А та села на лавку, закрыла лицо руками:
— Он рассказал мне обо всем, — произнесла сквозь слезы.
— О чем, обо всем? — пристроилась рядом.
— Про обмен кровью, что я ему жена.
— Ага, — осмотрелась, принюхалась, — и успеть доказать свои слова делом. И на моей-то кухне. Барайкан! (Безобразие!) Так, а ты зачем реветь? Любить, да?
— Что любить? — подняла взгляд.
— Реветь, — пожала плечами.
— Я столько всего ему наговорила. Он меня не простит теперь. Ну и не надо!
— Гирэк (Дура) ты бестолковая. Кархем тебя выбрать из всех. Вообще из всех. Ты хоть знать, что у него должны быть смотрины? А он их отменить. Потому что взять в жены тебя. Нуа мне рассказать, наложницы там уже волосы рвать на себе, потому что вожак их больше не хотеть. Он хотеть тебя, ласкать тебя, беречь. Не каждый орук беречь свою самку. Эйва, — вдруг у нее тоже заблестели глаза, — я рассказывать, что у меня быть дочь. Лафет ее звать. Мой муж отдать Лафет в жены сыну рыбака. А тот быть огромный, рьяный, а Лафет быть маленькая, меньше остальных, — и крупные слезы покатились по щекам, — больше нет у меня Лафеты. Этот недоумок всякий раз брать ее грубо и через месяц она умереть. И никто ничего не сделать, никто. Я ходить к старейшинам, искать справедливости, а они мне сказать: «Хилая у тебя дочь родиться, а хилых тут не держать. Сгинуть и сгинуть, другую родить».
— Почему же так?
— Когда у хаватов семья отдавать оручек в другой гулум, то больше не влиять на ее жизнь. Женщина становиться частью семьи мужа. Так когда-то порешить эти псы облезлые, — вытащила из кармана передника платок. — Разве для этого я растить свою Лафет? — промокнула слезы. — Чтобы какой-то войжак ее угробить?

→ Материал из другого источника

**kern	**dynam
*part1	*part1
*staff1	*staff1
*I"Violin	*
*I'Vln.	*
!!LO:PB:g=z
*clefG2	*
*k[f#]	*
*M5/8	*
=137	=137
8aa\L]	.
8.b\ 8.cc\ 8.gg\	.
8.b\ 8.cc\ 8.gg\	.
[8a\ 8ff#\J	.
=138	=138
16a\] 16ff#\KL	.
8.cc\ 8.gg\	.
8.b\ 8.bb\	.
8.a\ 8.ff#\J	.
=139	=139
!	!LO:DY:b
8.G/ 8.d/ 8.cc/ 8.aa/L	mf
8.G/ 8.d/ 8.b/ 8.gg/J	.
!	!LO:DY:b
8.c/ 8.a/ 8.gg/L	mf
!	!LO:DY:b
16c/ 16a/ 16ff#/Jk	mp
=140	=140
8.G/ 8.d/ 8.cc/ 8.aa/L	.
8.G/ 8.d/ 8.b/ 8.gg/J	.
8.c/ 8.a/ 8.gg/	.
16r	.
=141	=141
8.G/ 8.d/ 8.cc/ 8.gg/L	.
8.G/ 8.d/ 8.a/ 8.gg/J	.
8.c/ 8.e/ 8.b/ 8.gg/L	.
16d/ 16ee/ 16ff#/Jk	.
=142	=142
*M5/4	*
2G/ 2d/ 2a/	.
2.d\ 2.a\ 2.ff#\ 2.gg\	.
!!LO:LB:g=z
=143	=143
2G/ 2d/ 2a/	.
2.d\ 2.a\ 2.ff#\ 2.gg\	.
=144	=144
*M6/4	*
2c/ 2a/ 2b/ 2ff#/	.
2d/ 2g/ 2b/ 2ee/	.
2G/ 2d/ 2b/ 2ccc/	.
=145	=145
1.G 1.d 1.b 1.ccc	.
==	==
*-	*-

— Мне жаль, — и поспешила обнять Макору.
— Я так и не принять ее смерть, но смириться. А ты зря обидеть Кархема. Он удивить всех нас, когда взять тебя. Садат, Фарата, Ирхат, я… мы такого от него никак не ожидать. Но любовь единственная сила, которая может менять.
— Но я же…
— Ты жена, Эйва. А жена должна быть рядом. Так что идти к нему и говорить, что быть гирэк, а потом ублажать мужа всю ночь.
— Мне что-то стыдно, — принялась катать репу по столу. — Нет, он не простит меня.

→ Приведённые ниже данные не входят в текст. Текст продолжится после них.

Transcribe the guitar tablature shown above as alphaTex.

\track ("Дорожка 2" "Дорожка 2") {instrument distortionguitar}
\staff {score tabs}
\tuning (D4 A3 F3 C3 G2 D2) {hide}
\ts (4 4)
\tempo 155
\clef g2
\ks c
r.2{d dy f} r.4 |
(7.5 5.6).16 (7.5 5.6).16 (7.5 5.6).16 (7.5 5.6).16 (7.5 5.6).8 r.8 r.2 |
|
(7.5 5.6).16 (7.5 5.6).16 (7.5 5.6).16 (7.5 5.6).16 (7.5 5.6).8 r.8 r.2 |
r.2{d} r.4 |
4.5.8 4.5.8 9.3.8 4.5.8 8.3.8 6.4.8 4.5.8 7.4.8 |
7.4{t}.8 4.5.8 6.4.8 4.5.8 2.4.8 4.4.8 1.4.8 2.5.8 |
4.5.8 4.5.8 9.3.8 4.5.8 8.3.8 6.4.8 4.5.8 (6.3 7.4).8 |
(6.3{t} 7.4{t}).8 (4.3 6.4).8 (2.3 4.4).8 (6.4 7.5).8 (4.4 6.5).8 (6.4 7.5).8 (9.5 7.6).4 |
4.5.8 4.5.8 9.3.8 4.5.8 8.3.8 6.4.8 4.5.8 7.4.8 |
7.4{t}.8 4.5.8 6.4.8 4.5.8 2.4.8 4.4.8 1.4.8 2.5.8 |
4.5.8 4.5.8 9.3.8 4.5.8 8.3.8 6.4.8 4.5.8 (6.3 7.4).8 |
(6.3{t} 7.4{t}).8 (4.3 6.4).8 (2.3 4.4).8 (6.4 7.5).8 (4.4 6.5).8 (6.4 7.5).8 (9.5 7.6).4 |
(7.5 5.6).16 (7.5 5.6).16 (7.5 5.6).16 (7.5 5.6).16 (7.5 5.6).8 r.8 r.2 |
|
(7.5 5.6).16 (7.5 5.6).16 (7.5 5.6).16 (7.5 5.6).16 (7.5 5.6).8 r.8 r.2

— Простить, еще как простить. Мужик зверь простой, его приласкать, дать пощупать кагима, и вся спесь сойти на нет.
— Кагима? — нахмурилась.
— Ну, то, что у нас под юбкой.
И щеки Эйвы моментом вспыхнули.
— Все, идти отсюда. Не мешать мне. Идти, идти, — подтолкнула ее к двери.
На выходе девушка столкнулась со здоровенным стражником, тот глянул на нее с характерным изломом в брови:
— Я сопровождать вас по приказу вожака, — слегка кивнул, — говорить, куда следовать.

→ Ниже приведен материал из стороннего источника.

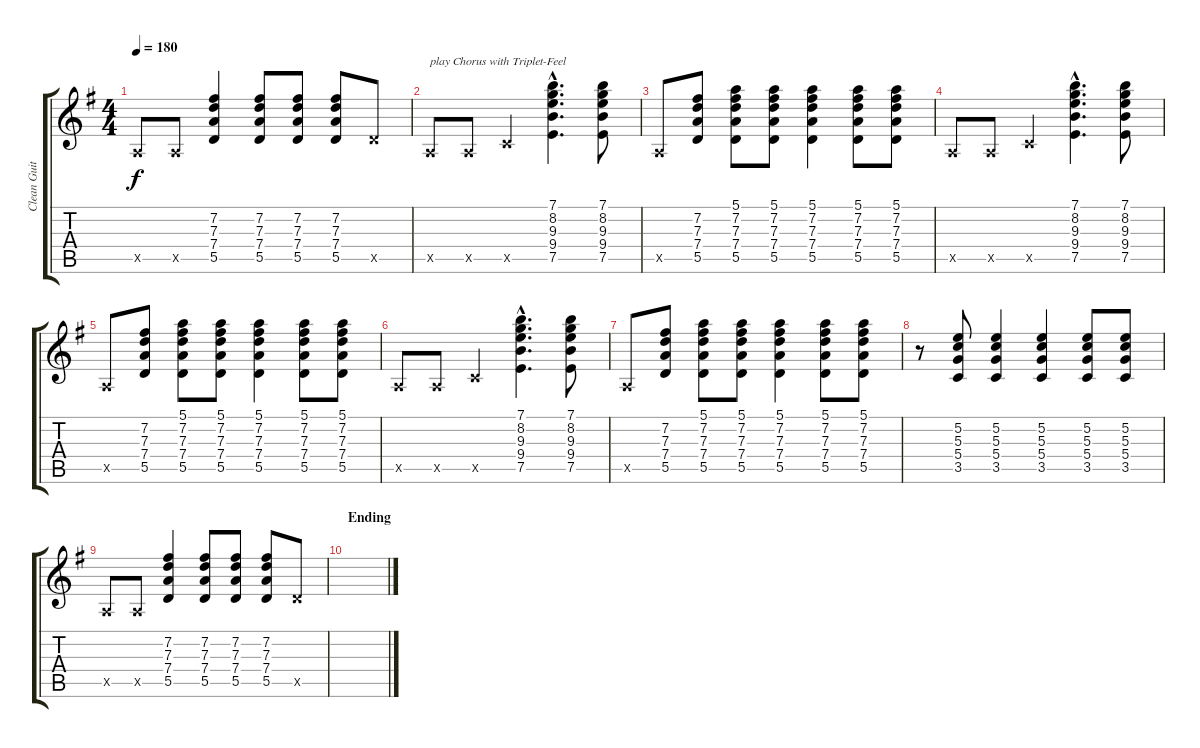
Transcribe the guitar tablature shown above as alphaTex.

\track ("Clean Guitar" "Clean Guit") {instrument electricguitarclean}
\staff {score tabs}
\tuning (E4 B3 G3 D3 A2 E2) {hide}
\ts (4 4)
\tempo 180
\clef g2
\ks eminor
0.5{x}.8{dy f} 0.5{x}.8 (7.2 7.3 7.4 5.5).4 (7.2 7.3 7.4 5.5).8 (7.2 7.3 7.4 5.5).8 (7.2 7.3 7.4 5.5).8 5.5{x}.8 |
0.5{x}.8{txt "play Chorus with Triplet-Feel"} 0.5{x}.8 3.5{x}.4 (7.1{hac} 8.2{hac} 9.3{hac} 9.4{hac} 7.5{hac}).4{d} (7.1 8.2 9.3 9.4 7.5).8 |
0.5{x}.8 (7.2 7.3 7.4 5.5).8 (5.1 7.2 7.3 7.4 5.5).8 (5.1 7.2 7.3 7.4 5.5).8 (5.1 7.2 7.3 7.4 5.5).4 (5.1 7.2 7.3 7.4 5.5).8 (5.1 7.2 7.3 7.4 5.5).8 |
0.5{x}.8 0.5{x}.8 3.5{x}.4 (7.1{hac} 8.2{hac} 9.3{hac} 9.4{hac} 7.5{hac}).4{d} (7.1 8.2 9.3 9.4 7.5).8 |
0.5{x}.8 (7.2 7.3 7.4 5.5).8 (5.1 7.2 7.3 7.4 5.5).8 (5.1 7.2 7.3 7.4 5.5).8 (5.1 7.2 7.3 7.4 5.5).4 (5.1 7.2 7.3 7.4 5.5).8 (5.1 7.2 7.3 7.4 5.5).8 |
0.5{x}.8 0.5{x}.8 3.5{x}.4 (7.1{hac} 8.2{hac} 9.3{hac} 9.4{hac} 7.5{hac}).4{d} (7.1 8.2 9.3 9.4 7.5).8 |
0.5{x}.8 (7.2 7.3 7.4 5.5).8 (5.1 7.2 7.3 7.4 5.5).8 (5.1 7.2 7.3 7.4 5.5).8 (5.1 7.2 7.3 7.4 5.5).4 (5.1 7.2 7.3 7.4 5.5).8 (5.1 7.2 7.3 7.4 5.5).8 |
r.8 (5.2 5.3 5.4 3.5).8 (5.2 5.3 5.4 3.5).4 (5.2 5.3 5.4 3.5).4 (5.2 5.3 5.4 3.5).8 (5.2 5.3 5.4 3.5).8 |
0.5{x}.8 0.5{x}.8 (7.2 7.3 7.4 5.5).4 (7.2 7.3 7.4 5.5).8 (7.2 7.3 7.4 5.5).8 (7.2 7.3 7.4 5.5).8 5.5{x}.8 |
\section ("" "Ending")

Наверно Макора права, да не наверно, а точно. Надо идти к нему и просить прощения. Хотя, в чем она виновата? В том, что сказала правду? Но жена… уму непостижимо! Жена! А Кархем муж! Нет, надо идти. И потом, какой бы ни была правда, влечение к нему сильнее этой правды. Вот даже сейчас, вроде только-только между ними все случилось, однако хочется еще. Дико хочется. Притом не только близости телесной, но и эфирной, как часто называла единение душ ее матушка. О, всемогущая Мирида, как все сложно!
Вдруг за спиной раздался голос, от которого Эйва вытянулась в струнку.
— Можешь идти, — из темноты коридора показался Тарос, — я сам отведу самку к вожаку.
— Но бэр Кахем приказал, — попытался было возразить стражник.
— Я сам, — процедил сквозь зубы. — Или ты хочешь оспорить приказ главнокомандующего?
— Нет, — склонил голову, после чего развернулся и покинул пост.
А Тарос наконец-то поймал эту маленькую самочку, отчего стало и горько, и сладко на душе.
— Давно я тебя не видеть, — подошел к ней, но трогать поостерегся, нельзя оставлять свой запах.
— Тарос, — и сердце вмиг зашлось, ладони вспотели.
Зачем он так смотрит? Зачем сбивает с толку?